- Task directions: Every line below needs to be transcribed without alteration, and no image may be carried over.

[Extracted page text data]
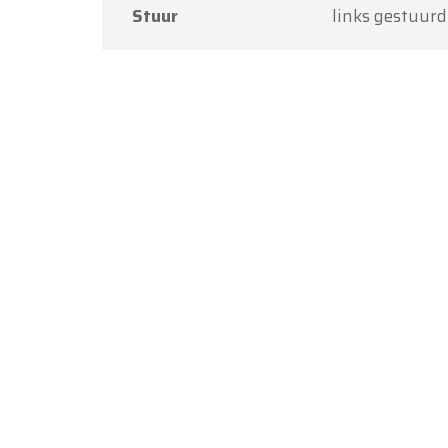
Stuur
links gestuurd
met vri
Maanda
Bedankt
Team O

- Output:
Stuur
links gestuurd
met vri
Maanda
Bedankt
Team O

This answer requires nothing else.